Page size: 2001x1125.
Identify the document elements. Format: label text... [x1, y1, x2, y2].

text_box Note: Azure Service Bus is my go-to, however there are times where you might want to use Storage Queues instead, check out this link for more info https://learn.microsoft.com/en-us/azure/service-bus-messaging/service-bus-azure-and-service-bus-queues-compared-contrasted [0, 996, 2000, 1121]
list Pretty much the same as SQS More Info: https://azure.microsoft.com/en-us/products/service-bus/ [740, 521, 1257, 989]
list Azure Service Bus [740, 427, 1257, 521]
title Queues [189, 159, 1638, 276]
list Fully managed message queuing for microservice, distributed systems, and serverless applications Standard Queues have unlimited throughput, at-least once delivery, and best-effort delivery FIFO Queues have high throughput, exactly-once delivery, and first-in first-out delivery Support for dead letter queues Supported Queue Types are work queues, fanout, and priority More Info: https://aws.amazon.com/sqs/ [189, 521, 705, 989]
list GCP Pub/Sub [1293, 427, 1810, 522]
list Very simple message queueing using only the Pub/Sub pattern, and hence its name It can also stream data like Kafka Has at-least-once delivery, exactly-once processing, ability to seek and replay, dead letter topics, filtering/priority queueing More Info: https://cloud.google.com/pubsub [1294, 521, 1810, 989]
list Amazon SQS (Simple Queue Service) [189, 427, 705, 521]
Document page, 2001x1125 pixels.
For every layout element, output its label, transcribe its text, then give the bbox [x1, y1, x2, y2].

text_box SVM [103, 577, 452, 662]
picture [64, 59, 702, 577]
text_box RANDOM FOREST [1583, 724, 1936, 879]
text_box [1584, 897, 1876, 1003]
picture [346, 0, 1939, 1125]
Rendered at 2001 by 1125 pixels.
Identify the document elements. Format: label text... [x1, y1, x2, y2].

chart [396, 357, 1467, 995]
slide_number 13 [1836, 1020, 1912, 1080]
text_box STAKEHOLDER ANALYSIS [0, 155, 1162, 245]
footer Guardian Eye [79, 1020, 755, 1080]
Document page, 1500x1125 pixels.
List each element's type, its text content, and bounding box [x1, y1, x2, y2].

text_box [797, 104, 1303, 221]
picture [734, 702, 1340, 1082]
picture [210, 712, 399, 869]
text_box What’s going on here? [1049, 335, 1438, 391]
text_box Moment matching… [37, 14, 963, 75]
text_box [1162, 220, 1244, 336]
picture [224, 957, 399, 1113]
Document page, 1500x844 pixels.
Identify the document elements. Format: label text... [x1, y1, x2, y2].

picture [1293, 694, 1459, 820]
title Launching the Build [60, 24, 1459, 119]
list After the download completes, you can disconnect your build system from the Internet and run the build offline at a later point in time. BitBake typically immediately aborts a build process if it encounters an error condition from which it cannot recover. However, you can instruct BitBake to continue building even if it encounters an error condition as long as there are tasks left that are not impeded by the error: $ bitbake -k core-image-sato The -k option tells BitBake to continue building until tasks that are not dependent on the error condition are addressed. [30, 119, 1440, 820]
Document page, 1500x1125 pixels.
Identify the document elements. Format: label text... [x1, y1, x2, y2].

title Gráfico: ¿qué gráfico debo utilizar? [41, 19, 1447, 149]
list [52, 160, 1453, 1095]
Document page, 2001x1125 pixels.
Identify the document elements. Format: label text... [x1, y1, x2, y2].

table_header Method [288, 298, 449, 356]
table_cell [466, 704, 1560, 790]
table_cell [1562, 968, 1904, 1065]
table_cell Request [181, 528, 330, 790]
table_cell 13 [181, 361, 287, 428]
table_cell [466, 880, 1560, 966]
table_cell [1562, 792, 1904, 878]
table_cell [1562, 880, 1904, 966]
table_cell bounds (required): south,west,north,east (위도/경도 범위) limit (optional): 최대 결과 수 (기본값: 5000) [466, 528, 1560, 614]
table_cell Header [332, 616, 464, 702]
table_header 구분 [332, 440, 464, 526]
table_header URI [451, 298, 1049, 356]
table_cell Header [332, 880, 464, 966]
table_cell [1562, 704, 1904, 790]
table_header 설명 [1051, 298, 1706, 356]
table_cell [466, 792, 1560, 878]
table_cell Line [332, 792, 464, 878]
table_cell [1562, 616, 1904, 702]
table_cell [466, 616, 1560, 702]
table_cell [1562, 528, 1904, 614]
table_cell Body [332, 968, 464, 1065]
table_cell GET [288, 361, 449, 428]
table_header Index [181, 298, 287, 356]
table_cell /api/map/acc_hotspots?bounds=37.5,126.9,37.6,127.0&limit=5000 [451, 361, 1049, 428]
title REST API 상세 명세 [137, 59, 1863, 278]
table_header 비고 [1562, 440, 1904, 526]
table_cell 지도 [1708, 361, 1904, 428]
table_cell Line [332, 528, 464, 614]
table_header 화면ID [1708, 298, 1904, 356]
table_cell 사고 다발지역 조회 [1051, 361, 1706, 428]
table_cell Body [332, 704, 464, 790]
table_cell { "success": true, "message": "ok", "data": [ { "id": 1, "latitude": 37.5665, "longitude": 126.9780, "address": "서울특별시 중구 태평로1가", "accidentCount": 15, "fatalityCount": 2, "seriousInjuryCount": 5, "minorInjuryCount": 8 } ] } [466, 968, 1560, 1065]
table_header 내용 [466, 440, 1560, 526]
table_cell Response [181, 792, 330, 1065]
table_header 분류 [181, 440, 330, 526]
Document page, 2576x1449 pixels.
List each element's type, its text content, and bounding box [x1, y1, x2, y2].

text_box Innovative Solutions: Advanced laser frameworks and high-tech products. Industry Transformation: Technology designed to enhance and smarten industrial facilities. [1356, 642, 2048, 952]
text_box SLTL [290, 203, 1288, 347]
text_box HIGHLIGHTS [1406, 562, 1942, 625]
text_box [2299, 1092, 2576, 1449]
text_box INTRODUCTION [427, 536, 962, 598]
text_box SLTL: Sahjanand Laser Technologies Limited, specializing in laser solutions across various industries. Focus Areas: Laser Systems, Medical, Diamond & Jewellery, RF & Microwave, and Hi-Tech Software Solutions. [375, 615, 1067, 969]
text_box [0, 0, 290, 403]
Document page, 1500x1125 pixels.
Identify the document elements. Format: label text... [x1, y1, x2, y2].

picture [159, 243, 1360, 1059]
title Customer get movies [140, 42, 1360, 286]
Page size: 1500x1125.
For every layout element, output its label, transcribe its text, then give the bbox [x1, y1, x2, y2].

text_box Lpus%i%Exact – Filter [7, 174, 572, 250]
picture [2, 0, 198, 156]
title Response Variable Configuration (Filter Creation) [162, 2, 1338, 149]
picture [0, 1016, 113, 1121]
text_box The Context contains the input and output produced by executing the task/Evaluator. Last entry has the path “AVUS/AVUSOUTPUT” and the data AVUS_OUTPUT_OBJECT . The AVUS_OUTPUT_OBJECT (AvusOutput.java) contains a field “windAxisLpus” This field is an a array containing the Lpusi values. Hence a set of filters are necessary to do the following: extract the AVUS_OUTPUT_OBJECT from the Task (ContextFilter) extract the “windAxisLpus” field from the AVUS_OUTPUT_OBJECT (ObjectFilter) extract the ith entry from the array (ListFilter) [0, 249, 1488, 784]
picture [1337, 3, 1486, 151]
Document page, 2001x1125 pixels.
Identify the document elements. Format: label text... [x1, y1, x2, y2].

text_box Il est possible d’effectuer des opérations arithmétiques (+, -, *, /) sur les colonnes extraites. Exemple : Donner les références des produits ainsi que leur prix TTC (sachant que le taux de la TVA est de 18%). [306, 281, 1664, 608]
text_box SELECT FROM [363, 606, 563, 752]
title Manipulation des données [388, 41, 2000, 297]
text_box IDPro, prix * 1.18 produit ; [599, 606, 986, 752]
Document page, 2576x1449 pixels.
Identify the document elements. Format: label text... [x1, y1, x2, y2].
========================================================================
▶ [WHAT IS BEING ASKED]:
Copy all the entries exactly.

▶ [PROBLEM SOLUTION]:
Page size: 2001x1125.
Identify the document elements. Format: label text... [x1, y1, x2, y2].

text_box Note: Azure Service Bus is my go-to, however there are times where you might want to use Storage Queues instead, check out this link for more info https://learn.microsoft.com/en-us/azure/service-bus-messaging/service-bus-azure-and-service-bus-queues-compared-contrasted [0, 996, 2000, 1121]
list Pretty much the same as SQS More Info: https://azure.microsoft.com/en-us/products/service-bus/ [740, 521, 1257, 989]
list Azure Service Bus [740, 427, 1257, 521]
title Queues [189, 159, 1638, 276]
list Fully managed message queuing for microservice, distributed systems, and serverless applications Standard Queues have unlimited throughput, at-least once delivery, and best-effort delivery FIFO Queues have high throughput, exactly-once delivery, and first-in first-out delivery Support for dead letter queues Supported Queue Types are work queues, fanout, and priority More Info: https://aws.amazon.com/sqs/ [189, 521, 705, 989]
list GCP Pub/Sub [1293, 427, 1810, 522]
list Very simple message queueing using only the Pub/Sub pattern, and hence its name It can also stream data like Kafka Has at-least-once delivery, exactly-once processing, ability to seek and replay, dead letter topics, filtering/priority queueing More Info: https://cloud.google.com/pubsub [1294, 521, 1810, 989]
list Amazon SQS (Simple Queue Service) [189, 427, 705, 521]
Document page, 2001x1125 pixels.
For every layout element, output its label, transcribe its text, then give the bbox [x1, y1, x2, y2].

text_box SVM [103, 577, 452, 662]
picture [64, 59, 702, 577]
text_box RANDOM FOREST [1583, 724, 1936, 879]
text_box [1584, 897, 1876, 1003]
picture [346, 0, 1939, 1125]
Rendered at 2001 by 1125 pixels.
Identify the document elements. Format: label text... [x1, y1, x2, y2].

chart [396, 357, 1467, 995]
slide_number 13 [1836, 1020, 1912, 1080]
text_box STAKEHOLDER ANALYSIS [0, 155, 1162, 245]
footer Guardian Eye [79, 1020, 755, 1080]
Document page, 1500x1125 pixels.
List each element's type, its text content, and bounding box [x1, y1, x2, y2].

text_box [797, 104, 1303, 221]
picture [734, 702, 1340, 1082]
picture [210, 712, 399, 869]
text_box What’s going on here? [1049, 335, 1438, 391]
text_box Moment matching… [37, 14, 963, 75]
text_box [1162, 220, 1244, 336]
picture [224, 957, 399, 1113]
Document page, 1500x844 pixels.
Identify the document elements. Format: label text... [x1, y1, x2, y2].

picture [1293, 694, 1459, 820]
title Launching the Build [60, 24, 1459, 119]
list After the download completes, you can disconnect your build system from the Internet and run the build offline at a later point in time. BitBake typically immediately aborts a build process if it encounters an error condition from which it cannot recover. However, you can instruct BitBake to continue building even if it encounters an error condition as long as there are tasks left that are not impeded by the error: $ bitbake -k core-image-sato The -k option tells BitBake to continue building until tasks that are not dependent on the error condition are addressed. [30, 119, 1440, 820]
Document page, 1500x1125 pixels.
Identify the document elements. Format: label text... [x1, y1, x2, y2].

title Gráfico: ¿qué gráfico debo utilizar? [41, 19, 1447, 149]
list [52, 160, 1453, 1095]
Document page, 2001x1125 pixels.
Identify the document elements. Format: label text... [x1, y1, x2, y2].

table_header Method [288, 298, 449, 356]
table_cell [466, 704, 1560, 790]
table_cell [1562, 968, 1904, 1065]
table_cell Request [181, 528, 330, 790]
table_cell 13 [181, 361, 287, 428]
table_cell [466, 880, 1560, 966]
table_cell [1562, 792, 1904, 878]
table_cell [1562, 880, 1904, 966]
table_cell bounds (required): south,west,north,east (위도/경도 범위) limit (optional): 최대 결과 수 (기본값: 5000) [466, 528, 1560, 614]
table_cell Header [332, 616, 464, 702]
table_header 구분 [332, 440, 464, 526]
table_header URI [451, 298, 1049, 356]
table_cell Header [332, 880, 464, 966]
table_cell [1562, 704, 1904, 790]
table_header 설명 [1051, 298, 1706, 356]
table_cell [466, 792, 1560, 878]
table_cell Line [332, 792, 464, 878]
table_cell [1562, 616, 1904, 702]
table_cell [466, 616, 1560, 702]
table_cell [1562, 528, 1904, 614]
table_cell Body [332, 968, 464, 1065]
table_cell GET [288, 361, 449, 428]
table_header Index [181, 298, 287, 356]
table_cell /api/map/acc_hotspots?bounds=37.5,126.9,37.6,127.0&limit=5000 [451, 361, 1049, 428]
title REST API 상세 명세 [137, 59, 1863, 278]
table_header 비고 [1562, 440, 1904, 526]
table_cell 지도 [1708, 361, 1904, 428]
table_cell Line [332, 528, 464, 614]
table_header 화면ID [1708, 298, 1904, 356]
table_cell 사고 다발지역 조회 [1051, 361, 1706, 428]
table_cell Body [332, 704, 464, 790]
table_cell { "success": true, "message": "ok", "data": [ { "id": 1, "latitude": 37.5665, "longitude": 126.9780, "address": "서울특별시 중구 태평로1가", "accidentCount": 15, "fatalityCount": 2, "seriousInjuryCount": 5, "minorInjuryCount": 8 } ] } [466, 968, 1560, 1065]
table_header 내용 [466, 440, 1560, 526]
table_cell Response [181, 792, 330, 1065]
table_header 분류 [181, 440, 330, 526]
Document page, 2576x1449 pixels.
List each element's type, its text content, and bounding box [x1, y1, x2, y2].

text_box Innovative Solutions: Advanced laser frameworks and high-tech products. Industry Transformation: Technology designed to enhance and smarten industrial facilities. [1356, 642, 2048, 952]
text_box SLTL [290, 203, 1288, 347]
text_box HIGHLIGHTS [1406, 562, 1942, 625]
text_box [2299, 1092, 2576, 1449]
text_box INTRODUCTION [427, 536, 962, 598]
text_box SLTL: Sahjanand Laser Technologies Limited, specializing in laser solutions across various industries. Focus Areas: Laser Systems, Medical, Diamond & Jewellery, RF & Microwave, and Hi-Tech Software Solutions. [375, 615, 1067, 969]
text_box [0, 0, 290, 403]
Document page, 1500x1125 pixels.
Identify the document elements. Format: label text... [x1, y1, x2, y2].

picture [159, 243, 1360, 1059]
title Customer get movies [140, 42, 1360, 286]
Page size: 1500x1125.
For every layout element, output its label, transcribe its text, then give the bbox [x1, y1, x2, y2].

text_box Lpus%i%Exact – Filter [7, 174, 572, 250]
picture [2, 0, 198, 156]
title Response Variable Configuration (Filter Creation) [162, 2, 1338, 149]
picture [0, 1016, 113, 1121]
text_box The Context contains the input and output produced by executing the task/Evaluator. Last entry has the path “AVUS/AVUSOUTPUT” and the data AVUS_OUTPUT_OBJECT . The AVUS_OUTPUT_OBJECT (AvusOutput.java) contains a field “windAxisLpus” This field is an a array containing the Lpusi values. Hence a set of filters are necessary to do the following: extract the AVUS_OUTPUT_OBJECT from the Task (ContextFilter) extract the “windAxisLpus” field from the AVUS_OUTPUT_OBJECT (ObjectFilter) extract the ith entry from the array (ListFilter) [0, 249, 1488, 784]
picture [1337, 3, 1486, 151]
Document page, 2001x1125 pixels.
Identify the document elements. Format: label text... [x1, y1, x2, y2].

text_box Il est possible d’effectuer des opérations arithmétiques (+, -, *, /) sur les colonnes extraites. Exemple : Donner les références des produits ainsi que leur prix TTC (sachant que le taux de la TVA est de 18%). [306, 281, 1664, 608]
text_box SELECT FROM [363, 606, 563, 752]
title Manipulation des données [388, 41, 2000, 297]
text_box IDPro, prix * 1.18 produit ; [599, 606, 986, 752]
Document page, 2576x1449 pixels.
Identify the document elements. Format: label text... [x1, y1, x2, y2].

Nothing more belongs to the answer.